5. The consistent explanation that has been offered by the Assessing Officer in the years in which development expenses/charges was allowed as revenue expenditure is that it is a nomenclature for “routine expenditure for research and testing of equipment, components of the company on a year to year basis”. According to the assessee, the expenditure under the said head, inter alia, includes expenses on :

“Testing the performance of local components (vendor and JCB India vis-a-vis similar components used in JCB machines outside India.

Component testing/research to improve performance, import substitution and monitor compliance with prescribed safety standards.

Testing of competitor machines/components to benchmark performance of JCB machines/components.”

6. It is seen that in the orders in assessment proceedings from which the present appeals arise, the Assessing Officer did not hold that the details provided by the assessee were inadequate. He only opined on the basis of the details furnished that there was a benefit of enduring nature to the assessee thereby and that, therefore, it required to be treated as a capital expenditure.

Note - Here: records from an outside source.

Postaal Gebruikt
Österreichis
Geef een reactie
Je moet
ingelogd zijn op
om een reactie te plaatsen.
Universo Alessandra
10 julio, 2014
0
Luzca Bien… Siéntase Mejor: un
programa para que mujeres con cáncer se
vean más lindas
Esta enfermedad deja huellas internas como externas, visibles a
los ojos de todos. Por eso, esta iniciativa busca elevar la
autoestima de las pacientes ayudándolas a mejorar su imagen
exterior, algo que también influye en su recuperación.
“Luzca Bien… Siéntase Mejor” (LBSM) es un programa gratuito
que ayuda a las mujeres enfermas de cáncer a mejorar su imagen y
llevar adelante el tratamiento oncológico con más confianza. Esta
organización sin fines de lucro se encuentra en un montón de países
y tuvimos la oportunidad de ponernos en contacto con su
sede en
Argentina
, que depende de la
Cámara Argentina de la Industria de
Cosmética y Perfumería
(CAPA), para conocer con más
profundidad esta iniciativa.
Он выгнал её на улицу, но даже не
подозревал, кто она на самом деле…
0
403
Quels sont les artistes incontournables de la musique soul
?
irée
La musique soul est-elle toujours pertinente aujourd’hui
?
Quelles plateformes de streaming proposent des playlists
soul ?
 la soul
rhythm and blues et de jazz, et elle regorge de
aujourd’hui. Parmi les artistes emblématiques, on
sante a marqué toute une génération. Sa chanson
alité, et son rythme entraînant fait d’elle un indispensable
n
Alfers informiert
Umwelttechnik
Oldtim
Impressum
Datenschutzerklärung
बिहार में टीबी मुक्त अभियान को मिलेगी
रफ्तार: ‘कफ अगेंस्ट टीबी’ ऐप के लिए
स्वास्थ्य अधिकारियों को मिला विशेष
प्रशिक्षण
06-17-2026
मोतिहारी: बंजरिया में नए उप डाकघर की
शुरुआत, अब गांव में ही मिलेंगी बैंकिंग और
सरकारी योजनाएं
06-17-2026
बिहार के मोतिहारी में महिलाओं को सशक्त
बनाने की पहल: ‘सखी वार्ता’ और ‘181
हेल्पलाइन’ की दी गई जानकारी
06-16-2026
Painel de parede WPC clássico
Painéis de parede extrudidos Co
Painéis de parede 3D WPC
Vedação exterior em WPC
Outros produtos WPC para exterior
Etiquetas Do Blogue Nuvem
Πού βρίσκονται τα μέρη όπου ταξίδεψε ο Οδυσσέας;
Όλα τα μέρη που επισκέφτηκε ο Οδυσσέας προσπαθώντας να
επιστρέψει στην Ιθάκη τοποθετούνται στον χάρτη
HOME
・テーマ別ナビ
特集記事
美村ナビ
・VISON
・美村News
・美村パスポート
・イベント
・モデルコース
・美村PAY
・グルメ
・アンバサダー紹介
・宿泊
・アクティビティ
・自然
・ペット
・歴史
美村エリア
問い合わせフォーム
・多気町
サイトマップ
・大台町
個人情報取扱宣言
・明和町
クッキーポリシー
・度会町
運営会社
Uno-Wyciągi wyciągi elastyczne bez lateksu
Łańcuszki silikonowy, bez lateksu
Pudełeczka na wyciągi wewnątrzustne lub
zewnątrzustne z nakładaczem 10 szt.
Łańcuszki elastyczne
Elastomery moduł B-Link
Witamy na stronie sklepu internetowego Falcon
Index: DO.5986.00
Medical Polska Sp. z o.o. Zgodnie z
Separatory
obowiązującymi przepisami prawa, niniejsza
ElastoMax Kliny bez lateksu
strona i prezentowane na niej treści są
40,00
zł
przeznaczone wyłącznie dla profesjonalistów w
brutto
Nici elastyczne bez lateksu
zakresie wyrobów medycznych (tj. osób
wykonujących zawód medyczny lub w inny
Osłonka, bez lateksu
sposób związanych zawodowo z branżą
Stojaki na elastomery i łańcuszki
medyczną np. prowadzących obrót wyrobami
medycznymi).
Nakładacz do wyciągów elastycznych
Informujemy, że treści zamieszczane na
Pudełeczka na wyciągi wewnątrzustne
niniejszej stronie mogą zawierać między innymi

7. When the matter went before the Dispute Resolution Panel (“the DRP”), the hearing took place on and September 19 and 20, 2011. The Dispute Resolution Panel asked for further details from the assessee which were furnished to it on September 23, 2011. In its verdict dated September 26, 2011, the Dispute Resolution Panel opined the details furnished to be “cursory and vague” and, therefore, accepted the opinion of the Assessing Officer that it was a capital expenditure. As rightly pointed out by Mr. Syali the Dispute Resolution Panel did not seek any clarification or explanation from the assessee on the details provided. In other words, there is no basis for either the Assessing Officer or the Dispute Resolution Panel to simply conclude that the benefit of an enduring nature had been derived by the assessee as a result of the expenditure on development charges.

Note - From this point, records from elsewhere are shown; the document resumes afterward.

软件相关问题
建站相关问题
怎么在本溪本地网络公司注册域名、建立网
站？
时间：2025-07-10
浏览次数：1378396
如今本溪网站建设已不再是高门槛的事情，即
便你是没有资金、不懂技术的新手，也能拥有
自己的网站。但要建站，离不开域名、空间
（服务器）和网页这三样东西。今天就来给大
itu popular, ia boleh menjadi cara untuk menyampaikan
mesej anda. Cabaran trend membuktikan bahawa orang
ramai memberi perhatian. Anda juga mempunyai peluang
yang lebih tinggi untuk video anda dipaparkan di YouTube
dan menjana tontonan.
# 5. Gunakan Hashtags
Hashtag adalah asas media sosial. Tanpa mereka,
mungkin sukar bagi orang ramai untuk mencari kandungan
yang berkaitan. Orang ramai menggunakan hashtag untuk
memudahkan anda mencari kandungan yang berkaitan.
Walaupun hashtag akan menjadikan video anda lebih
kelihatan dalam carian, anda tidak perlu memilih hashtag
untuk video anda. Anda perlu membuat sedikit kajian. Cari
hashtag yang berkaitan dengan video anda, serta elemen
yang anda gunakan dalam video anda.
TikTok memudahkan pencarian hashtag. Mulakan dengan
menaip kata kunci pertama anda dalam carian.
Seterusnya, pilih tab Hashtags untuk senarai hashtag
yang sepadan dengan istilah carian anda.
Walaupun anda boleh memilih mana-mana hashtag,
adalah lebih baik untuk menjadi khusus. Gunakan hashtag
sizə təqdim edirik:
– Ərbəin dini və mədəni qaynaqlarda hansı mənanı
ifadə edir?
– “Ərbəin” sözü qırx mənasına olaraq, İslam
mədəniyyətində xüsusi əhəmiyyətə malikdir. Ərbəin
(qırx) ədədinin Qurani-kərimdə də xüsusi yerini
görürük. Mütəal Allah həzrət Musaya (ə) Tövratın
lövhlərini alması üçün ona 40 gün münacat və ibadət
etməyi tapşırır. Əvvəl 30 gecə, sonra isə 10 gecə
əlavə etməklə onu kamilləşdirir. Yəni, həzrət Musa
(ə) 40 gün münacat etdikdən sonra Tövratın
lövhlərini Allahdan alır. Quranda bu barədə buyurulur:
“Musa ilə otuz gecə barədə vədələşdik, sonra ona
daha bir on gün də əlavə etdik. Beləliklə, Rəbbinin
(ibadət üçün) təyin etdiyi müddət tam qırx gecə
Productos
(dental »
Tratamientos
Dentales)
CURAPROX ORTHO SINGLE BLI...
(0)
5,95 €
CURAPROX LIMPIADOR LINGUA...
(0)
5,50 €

8. The court is satisfied with the explanation offered by the assessee that it is incurring development charges on research and testing of components and that this does not result in a benefit to it of an enduring nature so as to characterise the development charges as capital expenditure. The court is of the view that testing of products and components is essentially a continuous process which permeates different accounting years. It is an integral part of a routine manufacturing and monitoring activity. It cannot obviously be a one-time event.

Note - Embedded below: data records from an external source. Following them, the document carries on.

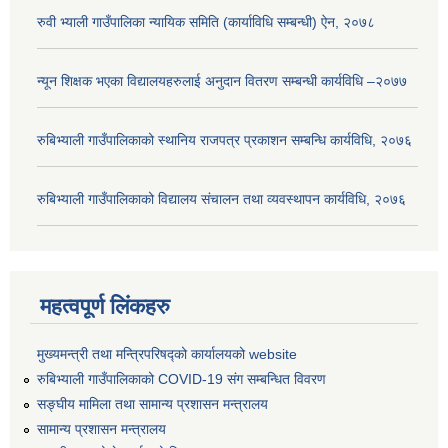
रुवी भ्याली गाउँपालिका न्यायिक समिति (कार्याविधि सम्बन्धी) ऐन, २०७८
न्यून शिक्षक भएका ‍विद्यालयहरुलाई अनुदान वितरण सम्बन्धी कार्यविधि –२०७७
रुबिभ्याली गाउँपालिकाको स्थानिय राजपत्र प्रकाशन सम्बन्धि कार्यविधि, २०७६
रुबिभ्याली गाउँपालिकाको विद्यालय संचालन तथा व्यवस्थापन कार्यविधि, २०७६
महत्वपूर्ण लिंकहरु
मुख्यमन्त्री तथा मन्त्रिपरिषद्को कार्यालयको website
रुबिभ्याली गाउँपालिकाको COVID-19 संग सम्बन्धित विवरण
सङ्‍घीय मामिला तथा सामान्य प्रशासन मन्त्रालय
सामान्य प्रशासन मन्त्रालय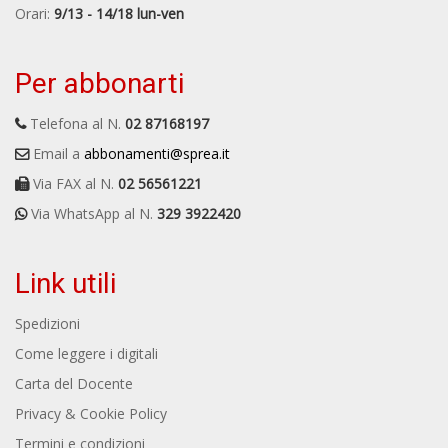
Orari:
9/13 - 14/18 lun-ven
Per abbonarti
Telefona al N.
02 87168197
Email a
abbonamenti@sprea.it
Via FAX al N.
02 56561221
Via WhatsApp al N.
329 3922420
Link utili
Spedizioni
Come leggere i digitali
Carta del Docente
Privacy & Cookie Policy
Termini e condizioni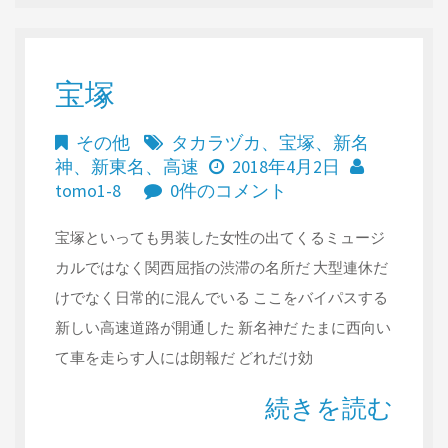
宝塚
その他
タカラヅカ
、
宝塚
、
新名
神
、
新東名
、
高速
2018年4月2日
tomo1-8
0件のコメント
宝塚といっても男装した女性の出てくるミュージ
カルではなく関西屈指の渋滞の名所だ 大型連休だ
けでなく日常的に混んでいる ここをバイパスする
新しい高速道路が開通した 新名神だ たまに西向い
て車を走らす人には朗報だ どれだけ効
続きを読む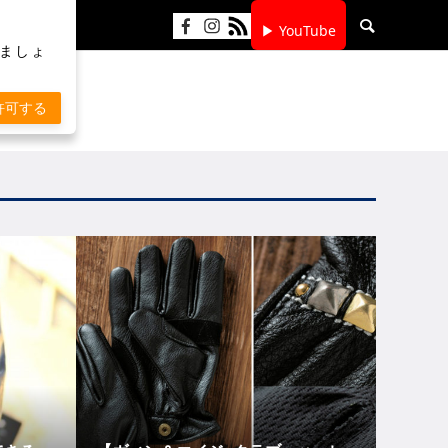
▶ YouTube
りましょ
許可する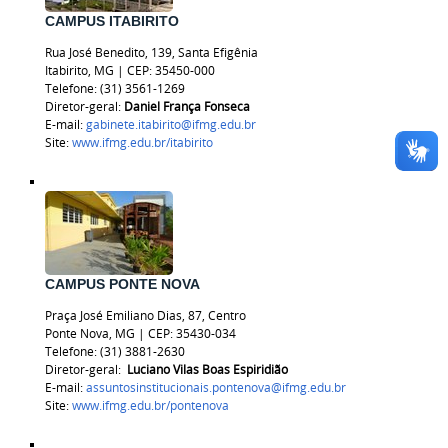
CAMPUS ITABIRITO
Rua José Benedito, 139, Santa Efigênia
Itabirito, MG | CEP: 35450-000
Telefone: (31) 3561-1269
Diretor-geral:
Daniel França Fonseca
E-mail:
gabinete.itabirito@ifmg.edu.br
Site:
www.ifmg.edu.br/itabirito
CAMPUS PONTE NOVA
Praça José Emiliano Dias, 87, Centro
Ponte Nova, MG | CEP: 35430-034
Telefone: (31) 3881-2630
Diretor-geral:
Luciano Vilas Boas Espiridião
E-mail:
assuntosinstitucionais.pontenova@ifmg.edu.br
Site:
www.ifmg.edu.br/pontenova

9. The Revenue has not been able to persuade the court that an error has been committed in any of the previous assessment years where the assessee’s explanation was accepted and the expenditure on development charges was treated as revenue expenditure. In the facts and circumstances of the case, the court is additionally persuaded to adopt the rule of consistency as explained in Radhasoami Satsang v. CIT [1992] 193 ITR 321/60 Taxman 248 (SC) and decline the plea of the Revenue to remand the matter to the Assessing Officer for a fresh determination.

10. No substantial question of law arises which requires examination.

11. The appeals are, accordingly, dismissed.